Of all forms of literature, however, the essay is the one which least calls for the use of long words. The principle which controls it is simply that it should give pleasure; the desire which impels us when we take it from the shelf is simply to receive pleasure. Everything in an essay must be subdued to that end. It should lay us under a spell with its first word, and we should only wake, refreshed, with its last. In the interval we may pass through the most various experiences of amusement, surprise, interest, indignation; we may soar to the heights of fantasy with Lamb or plunge to the depths of wisdom with Bacon, but we must never be roused. The essay must lap us about and draw its curtain across the world.--Virginia Woolf "The Modern Essay"
I am sometimes told that what is distinctive of these Digressions is that as a philosophical essayist, I often mix autobiography and philosophy. These remarks conflate, I fear, perhaps necessarily, my personality with my biography. My second thought is that what's truly stylistically distinctive, in almost gimmicky fashion, about my Impressions is that nearly all of them are prompted by and in dialogue with other people's reflections.
Virginia Woolf (recall) suggests that the essayist is a kind of pleasing magician who produces intense experiences, but no action (we must never be roused). That is, an essayist either belongs to the company that divert (or entertain) or those that prompt contemplation (or both), but not, say, to the life of action (e.g., politics, engineering, gardening, etc.). So, an essayist can qua essayist be a theorist even a systematizing theorist (although not offer a completed system), but not a theoretician.

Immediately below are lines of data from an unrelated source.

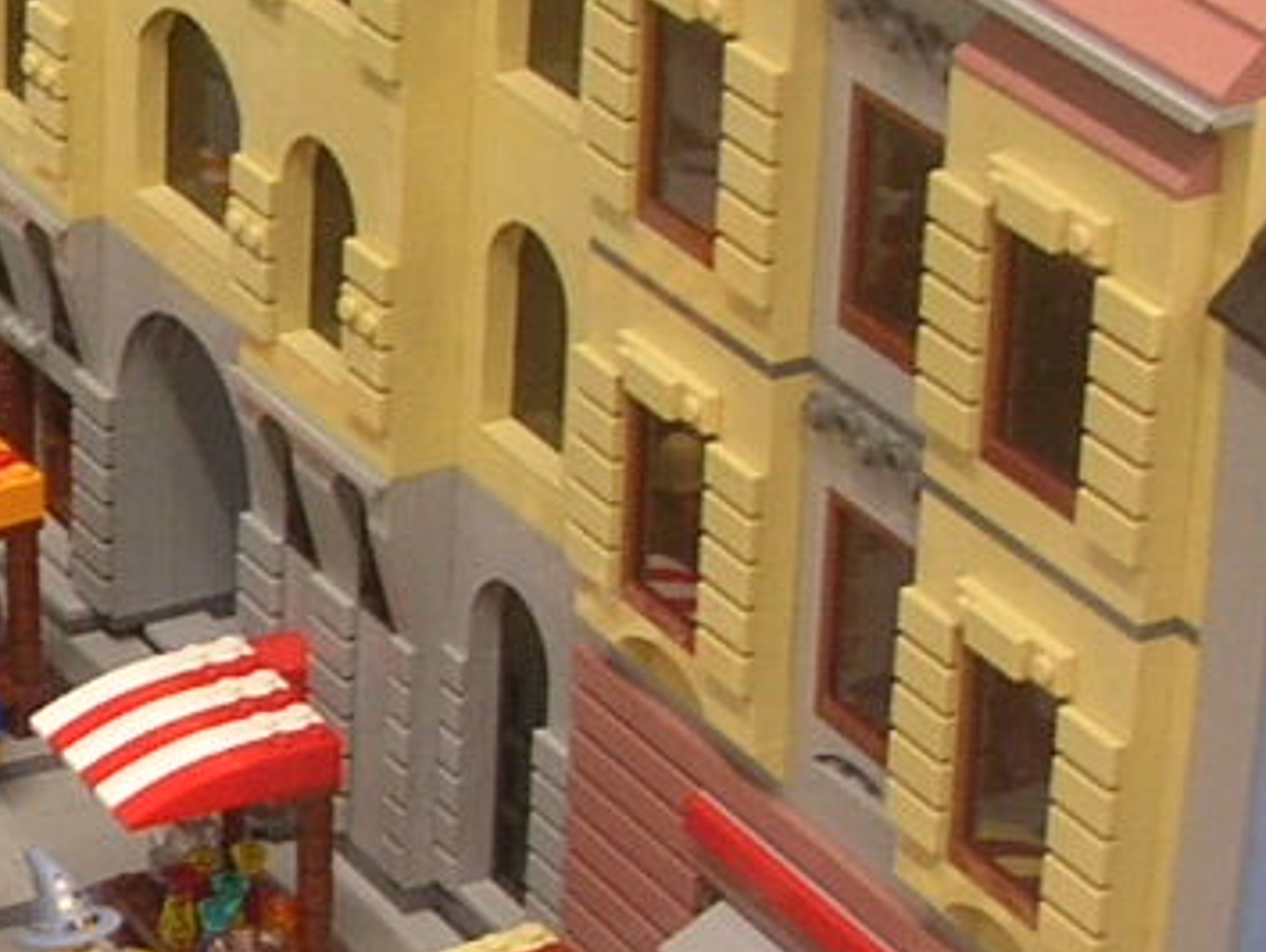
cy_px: 558
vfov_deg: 9.4
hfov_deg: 12.1
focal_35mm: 158
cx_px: -476
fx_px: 5782
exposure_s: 1/8.1
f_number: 2.8
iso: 50
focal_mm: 5.8
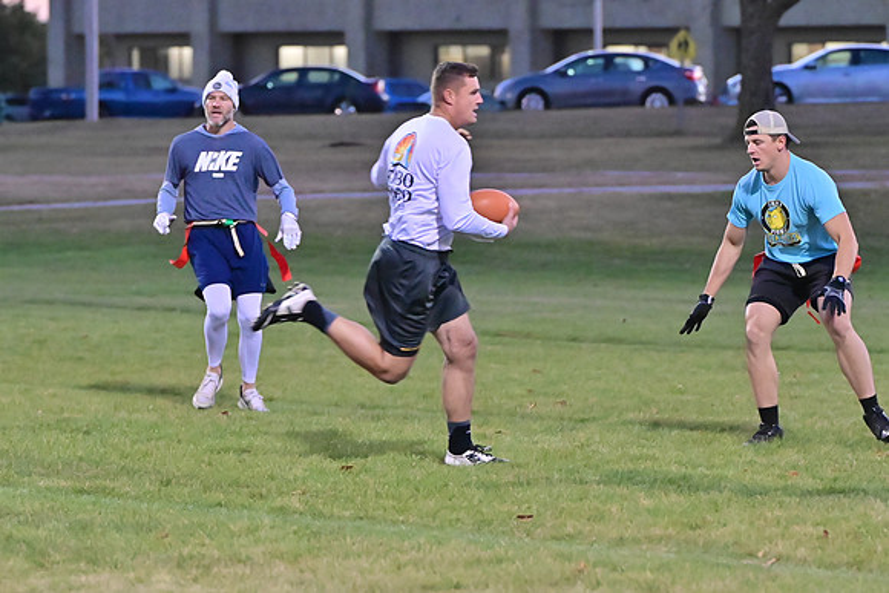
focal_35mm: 195
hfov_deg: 10.5
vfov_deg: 7.0
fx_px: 4816
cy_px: 296
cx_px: 444
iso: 6400
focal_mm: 130
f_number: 4
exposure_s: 1/400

To be sure, the essay, while belonging to the realm of truth also is responsive to public opinion ("as the conditions change so the essayist, most sensitive of all plants to public opinion.") That is, the essay is always a non-autonomous response to factors beyond the essayist's control -- a crooked mirror, but a mirror nevertheless -- even if, as we can grant Seneca, that such limited starting points are turn-stiles toward the path of truth.
Most essays do not generate pleasing magic in their readers. Woolf notes, correctly, but imprudently that,
So great a feat is seldom accomplished, though the fault may well be as much on the reader's side as on the writer's.